- Polish Netflix poster
- Polish: Zachowaj spokój
- Genre: Crime drama
- Based on: Hold Tight by Harlan Coben
- Written by: Agata Malesińska; Wojciech Miloszewski;
- Directed by: Michał Gazda; Bartosz Konopka;
- Starring: Magdalena Boczarska; Leszek Lichota; Krzysztof Oleksyn; Grzegorz Damięcki; Agata Łabno; Tomasz Drabek; Klementyna Karnkowska; Mikołaj Śliwa; Jakub Pruski;
- Composer: Andrzej Smolik
- Country of origin: Poland
- Original language: Polish
- No. of episodes: 6

Production
- Producers: Harlan Coben; Andrzej Muszyński;
- Cinematography: Tomasz Augustynek; Piotr Niemyjski;
- Editors: Andrzej Dąbrowski; Piotr Kmiecik;
- Running time: 42–53 minutes
- Production company: ATM Grupa

Original release
- Network: Netflix
- Release: 22 April 2022

= Hold Tight (miniseries) =

2022 Polish drama television miniseries

Hold Tight (Zachowaj spokój) is a 2022 Polish crime drama television miniseries based on the novel of the same name by Harlan Coben.

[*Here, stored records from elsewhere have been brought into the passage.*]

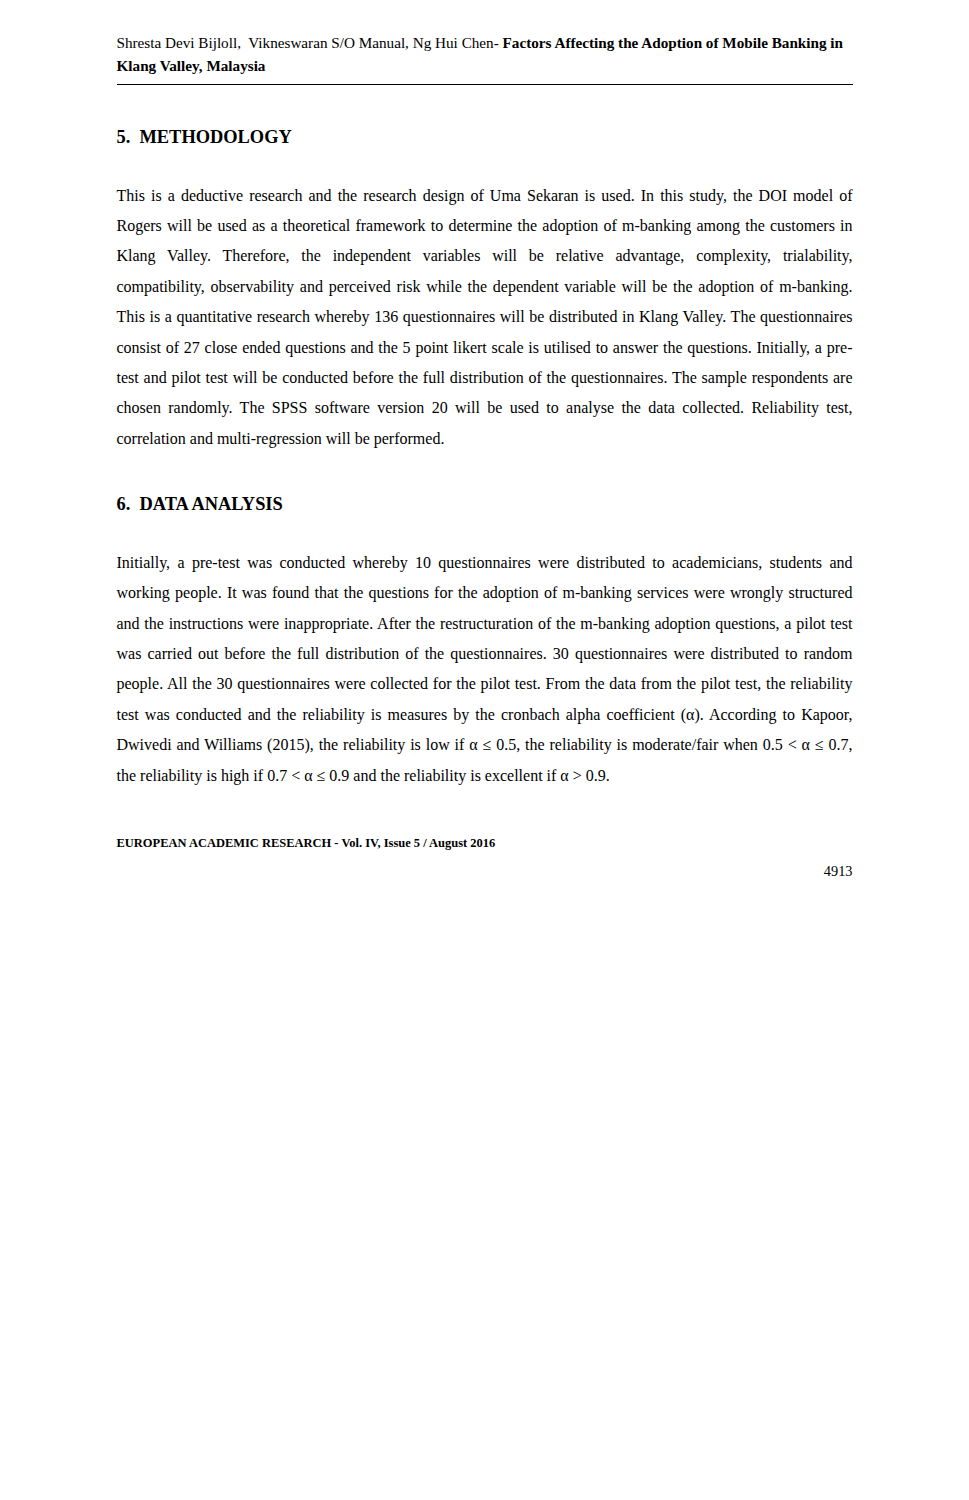Shresta Devi Bijloll, Vikneswaran S/O Manual, Ng Hui Chen- Factors Affecting the Adoption of Mobile Banking in Klang Valley, Malaysia
5. METHODOLOGY
This is a deductive research and the research design of Uma Sekaran is used. In this study, the DOI model of Rogers will be used as a theoretical framework to determine the adoption of m-banking among the customers in Klang Valley. Therefore, the independent variables will be relative advantage, complexity, trialability, compatibility, observability and perceived risk while the dependent variable will be the adoption of m-banking. This is a quantitative research whereby 136 questionnaires will be distributed in Klang Valley. The questionnaires consist of 27 close ended questions and the 5 point likert scale is utilised to answer the questions. Initially, a pre-test and pilot test will be conducted before the full distribution of the questionnaires. The sample respondents are chosen randomly. The SPSS software version 20 will be used to analyse the data collected. Reliability test, correlation and multi-regression will be performed.
6. DATA ANALYSIS
Initially, a pre-test was conducted whereby 10 questionnaires were distributed to academicians, students and working people. It was found that the questions for the adoption of m-banking services were wrongly structured and the instructions were inappropriate. After the restructuration of the m-banking adoption questions, a pilot test was carried out before the full distribution of the questionnaires. 30 questionnaires were distributed to random people. All the 30 questionnaires were collected for the pilot test. From the data from the pilot test, the reliability test was conducted and the reliability is measures by the cronbach alpha coefficient (α). According to Kapoor, Dwivedi and Williams (2015), the reliability is low if α ≤ 0.5, the reliability is moderate/fair when 0.5 < α ≤ 0.7, the reliability is high if 0.7 < α ≤ 0.9 and the reliability is excellent if α > 0.9.
EUROPEAN ACADEMIC RESEARCH - Vol. IV, Issue 5 / August 2016 4913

It was released on Netflix on 22 April 2022.

==Premise==
An 18-year-old goes missing shortly after his friend's death, sending an affluent housing estate in Warsaw into a frenzy.

==Cast==
===Main===
- Magdalena Boczarska as Anna Barczyk
- Leszek Lichota as Michał Barczyk
- Krzysztof Oleksyn as Adam Barczyk
- Grzegorz Damięcki as Paweł Kopiński
- Agata Łabno as Kaja Kopińska
- Tomasz Drabek as Janusz Nowak
- Klementyna Karnkowska as Jaśmina Nowak
- Mikołaj Śliwa as Grzegorz "Gajos" Gajewicz
- Jakub Pruski as Błażej Myszkowski

===Recurring===
- Agnieszka Grochowska as Laura Goldsztajn-Kopińska
- Julia Wyszyńska as Officer Ewelina Miller
- Adam Nawojczyk as Officer Franciszek Trybała
- Monika Kwiatkowska as Renata Kordowska
- Dominika Krzemińska as Ola Barczyk
- Justyna Wasilewska as Wiera
- Jacek Poniedziałek as Natan
- Marta Pietka as Nina Reszke
- Jan Litvinovitch as Kacper Rozbicki
- Mirosław Zbrojewicz as Borys Gajewicz
- Wiktoria Gorodecka as Beata Hall
- Sylwia Boroń as Marianna Nowak
- Sebastian Perdek as Officer Marek
- Eryk Kulm as Officer Jacek
- Bartłomiej Topa as Tadeusz Lewicki
- Katarzyna Kwiatkowska as Danuta Lewicka
- Aleksandra Justa as Oliwia Danowska
- Barbara Jonak as Joanna Makowska

==Episodes==

| No. | Title | Duration | Original release date |
|---|---|---|---|
| 1 | "Episode 1" | 51 min | 22 April 2022 |
| 2 | "Episode 2" | 42 min | 22 April 2022 |
| 3 | "Episode 3" | 42 min | 22 April 2022 |
| 4 | "Episode 4" | 49 min | 22 April 2022 |
| 5 | "Episode 5" | 48 min | 22 April 2022 |
| 6 | "Episode 6" | 53 min | 22 April 2022 |

==Production==
The series was filmed in the Fort Cze Aparthotel, located in the Warsaw Fortress.